Faire de la transition énergétique davantage qu’un voeu pieux

Malgré des cibles ambitieuses, le Québec semble bien mal amorcer sa transition énergétique. Si la tendance se maintient, la province réussira difficilement à atteindre les objectifs qu’elle s’est elle-même fixés pour 2030 : réduire de 40 % sa consommation de produits pétroliers et diminuer ses émissions de GES de 37,5 %.
Ce constat, c’est celui de la Chaire de gestion du secteur de l’énergie de HEC Montréal, rendu public dans son rapport L’état de l’énergie au Québec 2018. Ses observations sont sans équivoque : les interventions du Québec ne sont manifestement pas à la hauteur de nos ambitions. L’industrie éolienne québécoise a exprimé les mêmes craintes lors des récentes consultations de Transition énergétique Québec (TEQ), le nouvel organisme gouvernemental à la barre de cette transition.
La transition énergétique, c’est d’abord et avant tout un important effort d’électrification de plusieurs secteurs de notre économie : nous n’avons qu’à penser aux secteurs des transports et de l’industrie pour réaliser rapidement l’ampleur des progrès possibles. L’état de l’énergie au Québec 2018 démontre qu’il y a là plusieurs occasions pour progresser. Sans oublier que le Québec importe 53 % de son énergie — du pétrole, du gaz naturel et du charbon — au détriment de notre balance commerciale.
Ces efforts doivent aller de pair avec ceux liés à l’amélioration de l’efficacité énergétique.
Des actions à concrétiser
Alors que les cibles sont saluées, les actions, elles, tardent à se concrétiser. Il est particulièrement préoccupant que le gouvernement ait mandaté TEQ de réduire de seulement 5 % la consommation de produits pétroliers au Québec d’ici à 2023. Cela nous obligera à effectuer une réduction sept fois plus importante pendant la deuxième moitié de la période couverte par la Politique énergétique.
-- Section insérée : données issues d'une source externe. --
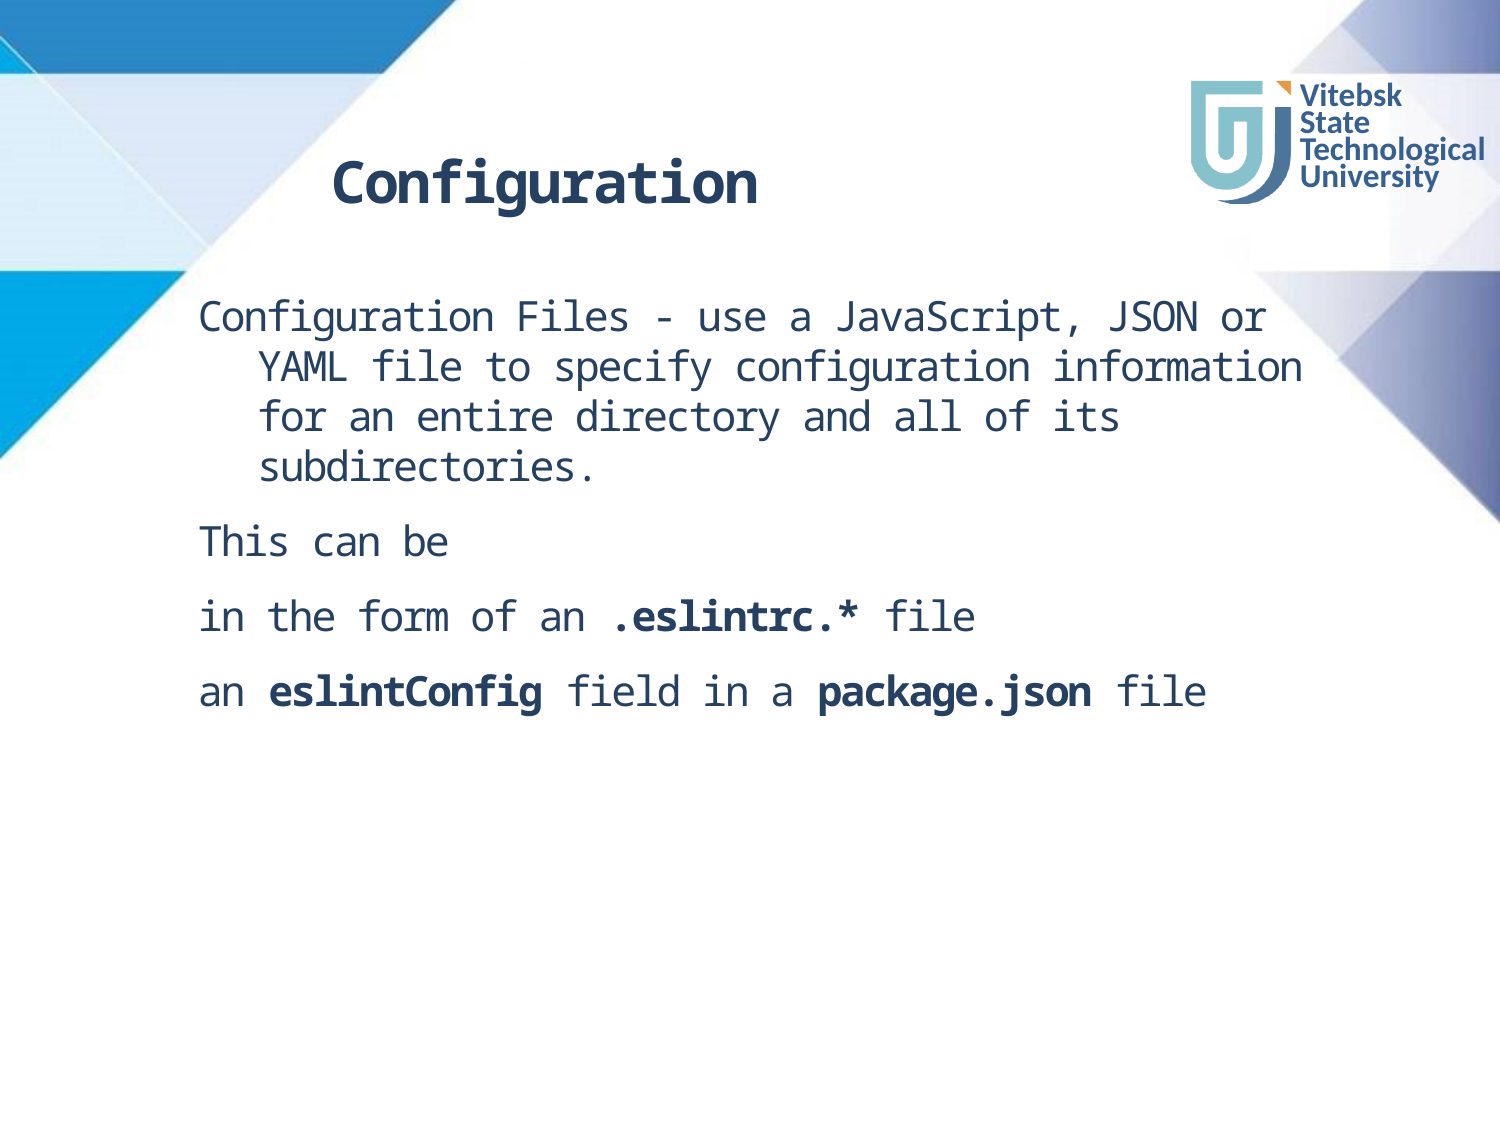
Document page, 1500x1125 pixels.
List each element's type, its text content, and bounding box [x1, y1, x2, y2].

Il s’agit d’une cible intérimaire trop peu ambitieuse, qui n’augure rien de bon pour la réussite de la Politique énergétique et pour l’atteinte des objectifs de réduction d’émissions de GES du Québec. En d’autres mots, cette façon de faire donne l’impression que le gouvernement du Québec veut remettre à plus tard ses efforts les plus considérables, faisant même douter de sa volonté de respecter ses engagements.
Pendant que le Québec tarde à adopter des mesures concrètes et que d’autres évoquent des « surplus » d’énergie (rappelons-nous que nous en importons davantage que nous en produisons), le secteur continue d’évoluer à la vitesse grand V. L’Alberta vient d’annoncer l’octroi de projets éoliens à moins de 4 cents du kilowattheure. Il s’agit d’une manifestation concrète d’une tendance observée à l’échelle mondiale : le prix des énergies renouvelables est appelé à être inférieur à celui des approvisionnements « traditionnels », comme l’hydroélectricité, le nucléaire ou le gaz naturel. À ce prix, l’énergie éolienne est même appelée à concurrencer celui du fameux bloc patrimonial au Québec.
Au-delà des cibles, c’est peut-être l’approche même qu’il faut reconsidérer. Dans le secteur de l’énergie, nous avons pourtant des décennies d’expérience et de savoir-faire en tant que précurseurs. Électrifions, consommons mieux et développons nos atouts, au bénéfice de notre économie et de nos clients dans les marchés extérieurs.
C’est pourquoi le gouvernement du Québec a tout intérêt à développer une vision plutôt que de se fier à des cibles, certes ambitieuses, mais peu soutenues. Le Québec a la chance de se tourner vers une économie du XXIe siècle dans son secteur énergétique, avec toutes les retombées que cela pourrait engendrer. Il s’agit d’une occasion à saisir. L’industrie éolienne québécoise sera l’alliée de tous ceux qui voudront porter une telle vision pour que le concept de transition énergétique dépasse le statut de voeu pieux.